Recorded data
---
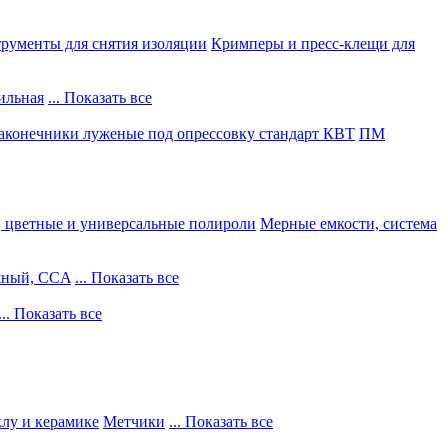
рументы для снятия изоляции
Кримперы и пресс-клещи для
ильная
... Показать все
конечники луженые под опрессовку стандарт КВТ
ПМ
, цветные и универсальные полироли
Мерные емкости, система
жный, CCA
... Показать все
... Показать все
клу и керамике
Метчики
... Показать все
---
Write out these lines again with every "Показать все" changed to "Смотреть все" and nothing else altered. Leave the pictures out.

- [EXERCISE RESPONSE]:
рументы для снятия изоляции
Кримперы и пресс-клещи для
ильная
... Смотреть все
конечники луженые под опрессовку стандарт КВТ
ПМ
, цветные и универсальные полироли
Мерные емкости, система
жный, CCA
... Смотреть все
... Смотреть все
клу и керамике
Метчики
... Смотреть все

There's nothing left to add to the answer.